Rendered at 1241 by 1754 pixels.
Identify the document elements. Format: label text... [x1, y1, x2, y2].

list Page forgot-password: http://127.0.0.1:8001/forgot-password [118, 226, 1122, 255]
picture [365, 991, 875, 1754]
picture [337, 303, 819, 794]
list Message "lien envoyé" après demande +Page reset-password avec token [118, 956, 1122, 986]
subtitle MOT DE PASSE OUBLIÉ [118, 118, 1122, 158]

========

◆ **Task brief**:
Copy the records above word for word.

◆ **Complete output**:
Rendered at 1241 by 1754 pixels.
Identify the document elements. Format: label text... [x1, y1, x2, y2].

list Page forgot-password: http://127.0.0.1:8001/forgot-password [118, 226, 1122, 255]
picture [365, 991, 875, 1754]
picture [337, 303, 819, 794]
list Message "lien envoyé" après demande +Page reset-password avec token [118, 956, 1122, 986]
subtitle MOT DE PASSE OUBLIÉ [118, 118, 1122, 158]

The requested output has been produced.